Gli esseri umani non sono diversi da una pianta di ulivo o da una talpa. Il procedere del tempo influisce sulla vita della pianta di ulivo e sulla vita della talpa che ad esempio va in letargo. E così anche sull’Uomo. Il macrocosmo influisce sul microcosmo, e non solo sui suoi fattori esterni (la crescita dei capelli, ad esempio), ma anche “interni”. Oggi diremmo “psicologici”: la personalità.
Io, che appartengo a quel gruppo di persone nate alle fine di novembre che diciamo essere del segno del Sagittario, presento caratteristiche nella mia personalità che sono tali perché sono venuto alla luce in un certo periodo dell’anno nell’emisfero boreale. Da questo diverso punto di vista, più grande, questo potrebbe oggi essere un nuovo appassionante campo di studi scientifico. È chiaro che per assurgere ad un qualche “valore scientifico”, queste cose andrebbero provate. Perché scienza è tutto ciò che viene provato. La scienza nasce nel ‘600 e poi fortifica nel ‘700 il proprio carattere di manifestazione percepibile, sempre confermata e condivisibile agli occhi di tutti. Oggi l’essere umano, che è figlio dell’Illuminismo (che lo voglia o no), è portato a pensare che esista solo ciò che è provato. Tutto il resto viene gettato nel grande cestino del “mistero” più o meno interessante a seconda di chi vi si avvicina. Fintanto che non si scoprirà – e non si proverà – che anche le piante hanno una coscienza, ad esempio, continueremmo a pensare che non ce l’abbiano. In un certo senso il primo scienziato fu San Tommaso, che credette solo dopo che aveva veduto. Anzi, toccato. E per arrivare un giorno a portare sul tavolo delle prove concrete dal valore scientifico di tutto questo, bisognerebbe cominciare a fare dei veri e propri esperimenti, così come fecero i primi scienziati nel ‘600 o Freud all’inizio del ‘900 quando “inventò” la psichiatria. Esperimenti, ricerche, studi: esperimenti astrologici (uso adesso il termine solo per comodità di comprensione).

■ DATI IN INGRESSO:
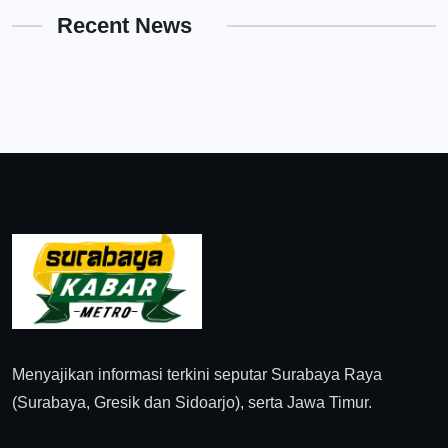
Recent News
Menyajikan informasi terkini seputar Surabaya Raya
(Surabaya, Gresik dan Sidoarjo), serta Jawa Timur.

---

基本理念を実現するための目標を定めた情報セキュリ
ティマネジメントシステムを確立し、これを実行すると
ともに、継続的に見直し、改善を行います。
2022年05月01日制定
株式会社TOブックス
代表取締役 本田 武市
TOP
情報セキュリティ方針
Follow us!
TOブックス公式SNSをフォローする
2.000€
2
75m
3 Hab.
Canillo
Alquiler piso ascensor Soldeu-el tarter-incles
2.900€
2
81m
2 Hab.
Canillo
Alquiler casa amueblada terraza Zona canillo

==

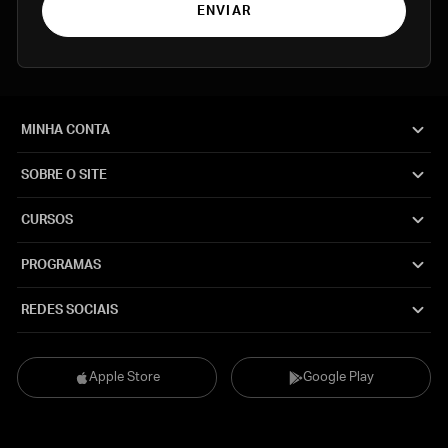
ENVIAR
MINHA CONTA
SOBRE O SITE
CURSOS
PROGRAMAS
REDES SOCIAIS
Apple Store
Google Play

■ DESCRIZIONE ESERCIZIO: Continua il brano sull'astrologia come possibile campo di studio scientifico, ripartendo subito dopo la sua ultima frase.

■ RISPOSTA:
Quella che fino ad oggi si è chiamata “astrologia” dovrebbe chiamarsi da oggi qualcosa come “studio della natura umana in relazione al mutare del tempo”. E dovrebbe essere un vero studio. Non una superstizione, non una credenza popolare, non una fede. In questo senso, il libero arbitrio – così tanto difeso dai Razionalisti – non verrebbe mai meno. Perché come una malattia (che è qualcosa di naturalmente generato dal corpo in relazione a fattori esterni, ambientali) è curabile, così la personalità innata di un essere umano può essere diretta, guidata, raffinata. Si possono compensare le mancanze con l’allenamento di quelle qualità che difettano. Si possono smussare gli eccessi. Ma, allo stesso tempo, come ogni corpo è destinato a morire pur dopo tutte le cure mediche, così un essere umano è destinato a rimanere in fondo sempre sé stesso. In un certo senso un corpo cresce, matura, invecchia e muore; e un carattere, o una personalità, cresce, matura ed evolve. Poi quando il corpo fisico muore, cosa succeda alla personalità spetta alla fede o alla non-fede di ciascuno dirlo.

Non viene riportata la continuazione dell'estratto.